_LO QUE SE PIDE_: Imprime sin ningún cambio el fragmento de la reseña sobre la película The Doors que empieza con "Por lo visto, es" y sigue hasta "de muerte cinematográfica.".

_DOCUMENTO FUENTE_:
Matar a un muerto
The DoorsDirección: Oliver Stone: Guión: Randall Johnson y Stone. Fotografia: R. Richardson. Música: The Doors. Estados Unidos, 1991. Intérpretes: Michael Madsen, Billy Idol, Katheleen Quijilan. Coliseum, Florida, Aluche, Cartago en v. /o., Ideal.
Por lo visto, es cierto que hay amores que matan. Incluso los hay capaces de matar a un muerto. Cuenta su director, Oliver Stone, que The Doors es un acto de amor destinado a devolver a Jim Morrison -el célebre cantante norteamericano líder del grupo de música rock que da título a la película- la vida. Pero la verdad es que Morrison nace muerto en ella, o más exactamente es asesinado en vez de resucitado, pues nunca llega a ser un verdadero personaje vivo, sino un pelele sin otra vida que la fingida, lo que es la peor forma de muerte cinematográfica.

_EXTRACTO DE DATOS_:
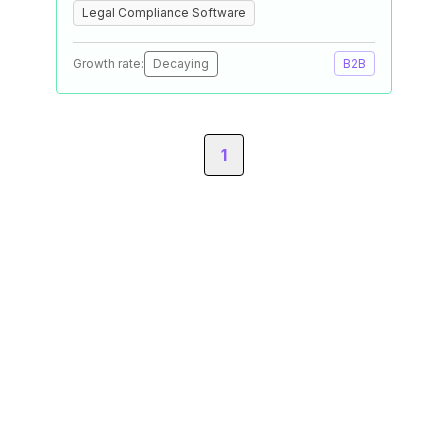
Legal Compliance Software
Growth rate:
Decaying
B2B
1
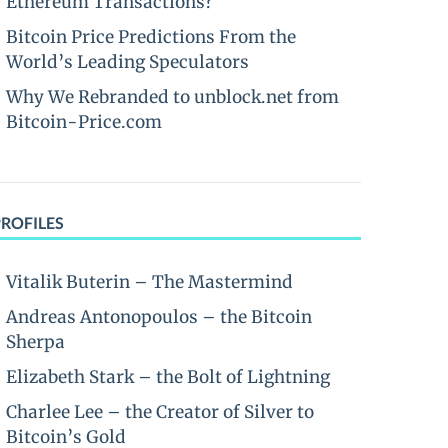
Ethereum Transactions?
Bitcoin Price Predictions From the
World’s Leading Speculators
Why We Rebranded to unblock.net from
Bitcoin-Price.com
PROFILES
Vitalik Buterin – The Mastermind
Andreas Antonopoulos – the Bitcoin
Sherpa
Elizabeth Stark – the Bolt of Lightning
Charlee Lee – the Creator of Silver to
Bitcoin’s Gold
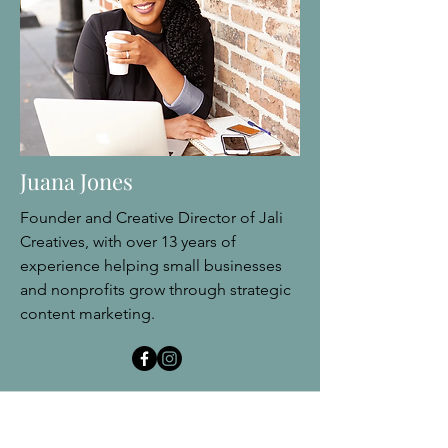
Juana Jones
Founder and Creative Director of Jali
Creatives, with over 13 years of
experience helping small businesses
and nonprofits grow through strategic
content marketing.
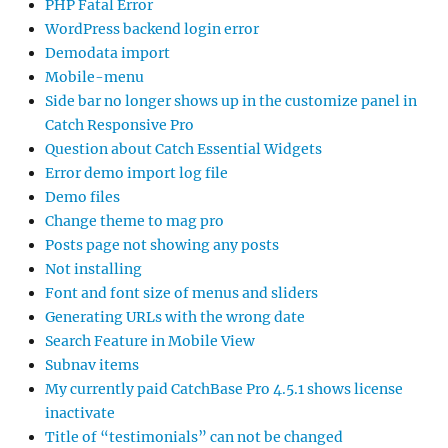
PHP Fatal Error
WordPress backend login error
Demodata import
Mobile-menu
Side bar no longer shows up in the customize panel in
Catch Responsive Pro
Question about Catch Essential Widgets
Error demo import log file
Demo files
Change theme to mag pro
Posts page not showing any posts
Not installing
Font and font size of menus and sliders
Generating URLs with the wrong date
Search Feature in Mobile View
Subnav items
My currently paid CatchBase Pro 4.5.1 shows license
inactivate
Title of “testimonials” can not be changed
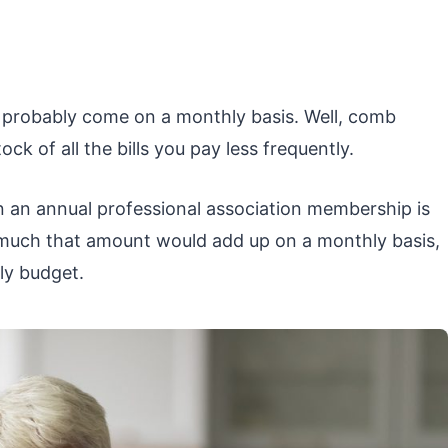
ay probably come on a monthly basis. Well, comb
k of all the bills you pay less frequently.
en an annual professional association membership is
w much that amount would add up on a monthly basis,
ly budget.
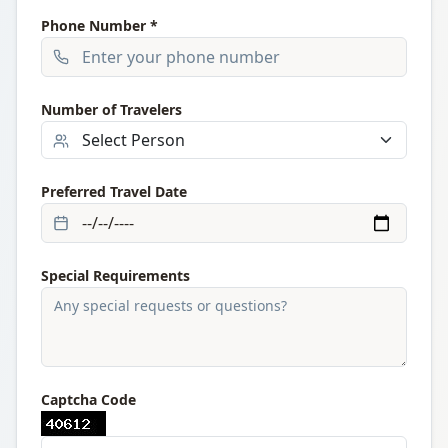
Phone Number *
Number of Travelers
Preferred Travel Date
Special Requirements
Captcha Code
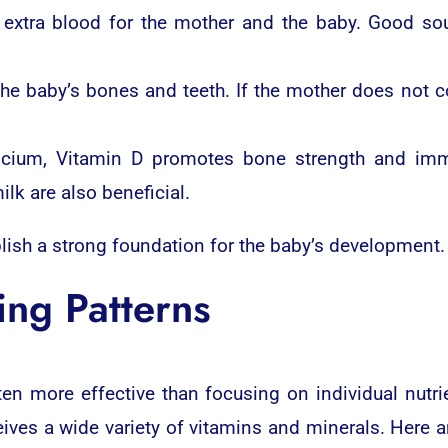
 extra blood for the mother and the baby. Good sou
 the baby’s bones and teeth. If the mother does not
lcium, Vitamin D promotes bone strength and immu
milk are also beneficial.
lish a strong foundation for the baby’s development.
ing Patterns
ten more effective than focusing on individual nutri
ves a wide variety of vitamins and minerals. Here a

_RESPUESTA_:
Por lo visto, es cierto que hay amores que matan. Incluso los hay capaces de matar a un muerto. Cuenta su director, Oliver Stone, que The Doors es un acto de amor destinado a devolver a Jim Morrison -el célebre cantante norteamericano líder del grupo de música rock que da título a la película- la vida. Pero la verdad es que Morrison nace muerto en ella, o más exactamente es asesinado en vez de resucitado, pues nunca llega a ser un verdadero personaje vivo, sino un pelele sin otra vida que la fingida, lo que es la peor forma de muerte cinematográfica.